Thursday May 31, 2007

Noel Whittaker

Q I am a 69-year-old widow and took out a reverse mortgage loan in 2004 for $40,000. Not for one moment even considering that I could live a lot more years. I chose not to make any repayments such as interest only, mainly because I cannot afford to. This loan was to enable me to have a few holidays and update my car. My property at the time of taking out this loan was valued at $200,000. Interest rate on the loan began at 7.7 per cent. It is now 8.5 per cent. I believe my property is now worth around $380,000. The crux of the matter is that no one can predict how long one will live, but do I stand a chance of losing my house altogether to the bank? What should I do?

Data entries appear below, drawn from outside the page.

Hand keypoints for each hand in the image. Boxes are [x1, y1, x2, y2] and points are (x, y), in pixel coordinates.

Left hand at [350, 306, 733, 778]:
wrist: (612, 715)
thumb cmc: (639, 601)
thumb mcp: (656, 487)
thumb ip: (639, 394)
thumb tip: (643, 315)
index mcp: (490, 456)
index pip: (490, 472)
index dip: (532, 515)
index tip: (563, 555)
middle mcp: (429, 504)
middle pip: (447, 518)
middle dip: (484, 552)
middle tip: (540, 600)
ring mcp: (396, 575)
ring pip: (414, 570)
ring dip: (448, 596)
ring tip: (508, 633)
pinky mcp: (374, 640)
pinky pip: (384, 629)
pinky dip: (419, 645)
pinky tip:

A In the three years since you've taken out the reverse mortgage your property has increased in value by $180,000 which is much more than you borrowed. This gives you a great safety cushion. I am guessing that the debt is about $52,000 now so if you remain in the house for another 16 years, when you will be 85, it will be about $200,000. If the house appreciates by 4 per cent per annum, it will be worth over $700,000 then. If you are concerned about the debt rising, you could talk to your children if you have any, about helping you with the interest. It should only be about $4000 a year.

Q Regarding the changes to superannuation from July 1, is income received tax free from superannuation assessed as income for the Seniors Health Card? Also the income limits for the Seniors Health Card have not increased since its introduction. I feel it should be indexed to the CPI. A retiree who does not have their assets in superannuation will be greatly disadvantaged if this is the case.

A The definition for income for the Commonwealth Seniors Health Card is, according to the Centrelink website, "Adjusted taxable income". This is your taxable income plus net rental property loss, target foreign income (foreign income not normally taxed in Australia including fringe benefits) and employer provided fringe benefits in Australia. Therefore, as income received tax free from superannuation is not considered as taxable income, it is not included within the income definition.